Sure, but, surely AddressSanitizer would also detect the same problem in the C or Rust which together also make up about 25% of Firefox so... ?

It's possible Mythos is a lot better at finding vulnerabilities in C++ code than it is for other languages. After all, these models are also based on pre-existing security analysis.

From what I can tell, a lot of these bugs were hardly C++-specific, they just happened in C++ code. Even the most secure Rust can't magically catch things like TOCTOU issues.

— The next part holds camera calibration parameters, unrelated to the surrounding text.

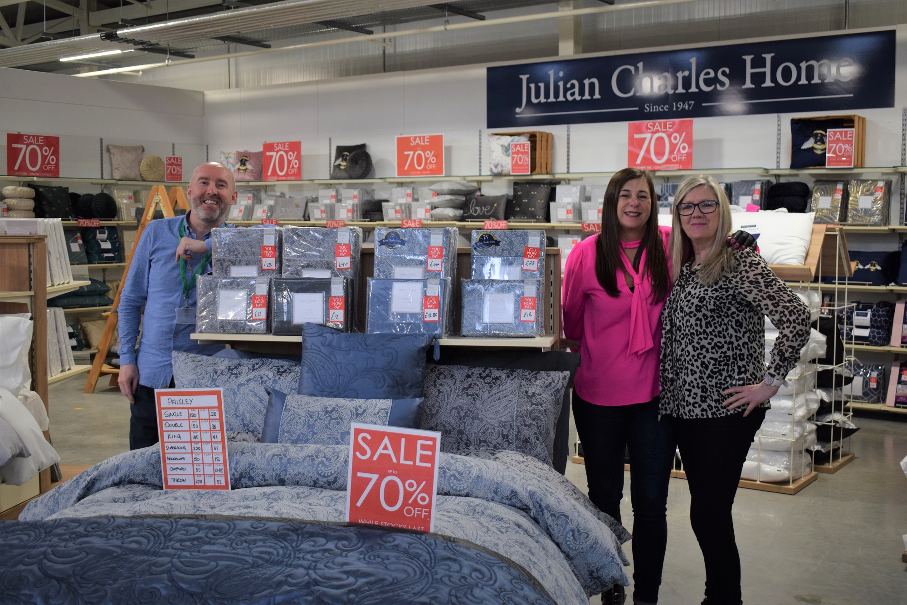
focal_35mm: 42
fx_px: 1058
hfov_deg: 46.4
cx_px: 454
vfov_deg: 31.9
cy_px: 302
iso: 560
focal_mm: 28
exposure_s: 1/60
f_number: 4.2
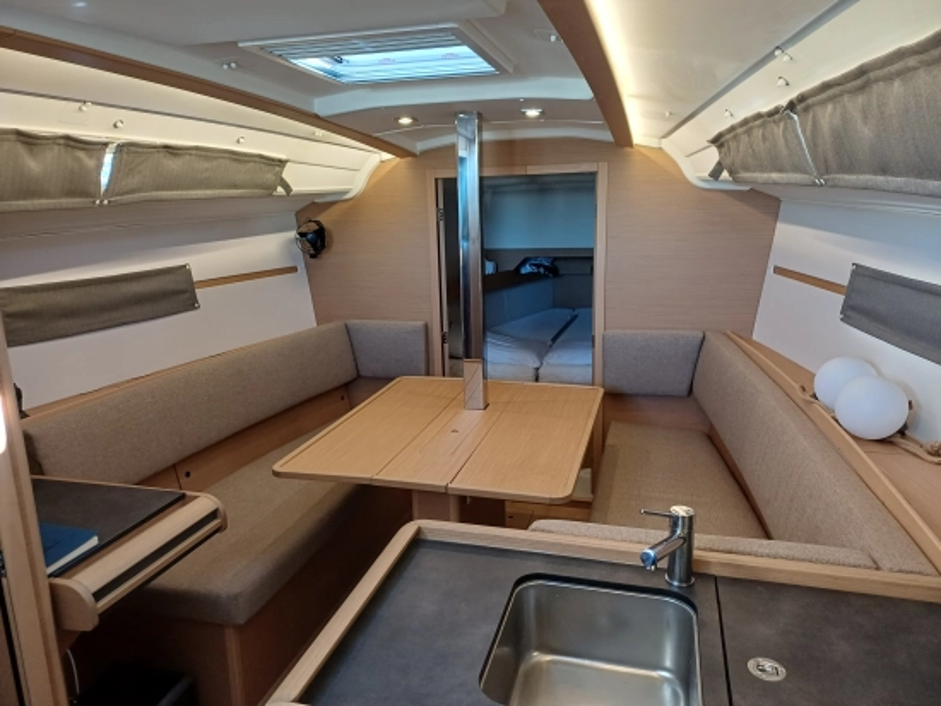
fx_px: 680
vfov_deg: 54.9
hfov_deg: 69.4
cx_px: 470
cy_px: 353
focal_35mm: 25
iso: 200
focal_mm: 4.65
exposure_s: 1/50
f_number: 1.8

> Even the most secure Rust can't magically catch things like TOCTOU issues

I suppose it depends what the word "magically" means. A ToCToU race is because you imagined things wouldn't change but they did and in Rust you actually do write fewer patterns with this mistake because of the Mutable xor Aliased rule. If we have at least one immutable reference to a Goose then Rust isn't OK with anybody mutating the Goose, your safe Rust can't do that and unsafe Rust mustn't do that. So the ToCToU race caused by "Oops I forgot somebody else might change the Goose" is less likely because you were made to wrestle with this problem during design - the safe Rust where you just forgot about this doesn't compile.

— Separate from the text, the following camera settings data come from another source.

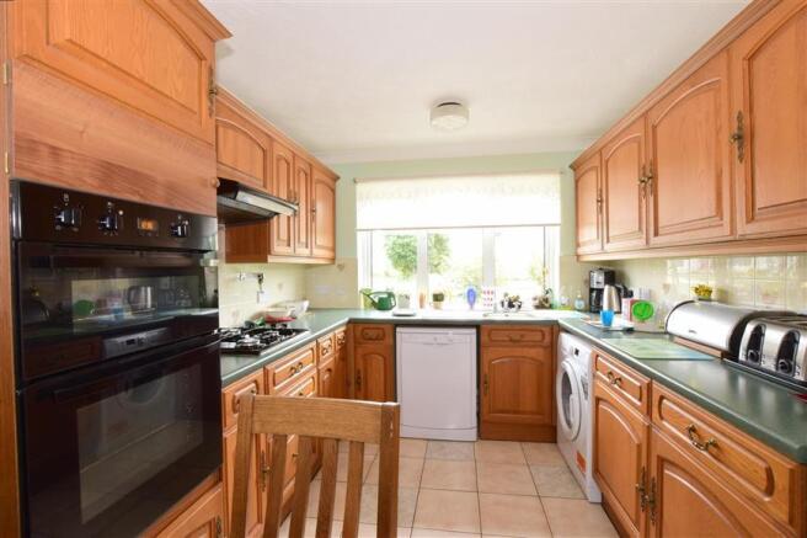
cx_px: 404
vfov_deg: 77.3
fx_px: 336
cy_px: 269
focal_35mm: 15
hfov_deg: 100.4
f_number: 14
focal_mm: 10
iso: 400
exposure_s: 1/3
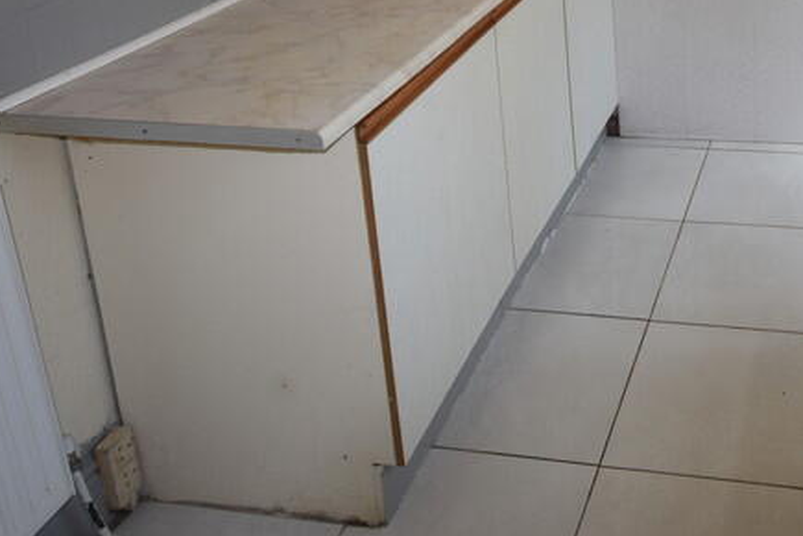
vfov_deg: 29.0
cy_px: -86
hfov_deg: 44.0
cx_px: 709
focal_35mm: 41
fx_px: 905
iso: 100
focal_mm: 11.5
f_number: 6.3
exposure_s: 1/160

It's because they verified the bugs using AddressSanitizer so by construction it was only ever going to find C++ bugs.
But there is AddressSanitizer for Rust and for C too right? As I understand it AddressSanitizer consumes LLVM IR, so from its point of view some C, C++ or Rust is all the same, and presumably also if you are a famous Russian streamer and you hand wrote LLVM IR instead of using a real programming language that too?
Yes I was including C in "C++". I dunno how much C Firefox uses.

And I presume you can run AddressSanitizer with Rust but given Rust is memory safe by default, it's only going to find issues in `unsafe` code which is a tiny tiny fraction of most code. Google had a blog post a few months ago where they managed to put some actual numbers on this, because they almost shipped one Rust memory safety bug.

The lesson for other projects is very different if the reason these are all C++ bugs is just "We didn't ask Mythos for the bugs in Rust" versus if the difference is that asking Mythos for similar bugs in the Rust is futile because it won't find any.

Some of this is tempered if the pattern is that Mythos finds bugs mostly in dusty old C++ but the rates are much, much lower in newer C++, the reverse of Google's earlier finding for human researchers.

> The lesson for other projects is very different if the reason these are all C++ bugs is just "We didn't ask Mythos for the bugs in Rust" versus if the difference is that asking Mythos for similar bugs in the Rust is futile because it won't find any.

The answer is both of those. They didn't ask for bugs in the Rust code because it wouldn't have found any. They've explicitly set it up to only look for memory safety bugs. It's not going to find any in a memory safe language.

As long as the memory-safe subset of Rust is used exclusively.
> It's not going to find any in a memory safe language.

I mean, it's not supposed to find any in the unsafe language either, but that's why it was used.

Firefox not only uses unstable Rust features (via the exemption mechanism the same way Linux does it, trained professionals, closed course, do not attempt at home) it also presumably has some volume of its own explicitly unsafe Rust and so there's no reason this could not be checked, and what makes the difference here is whether it was or was not.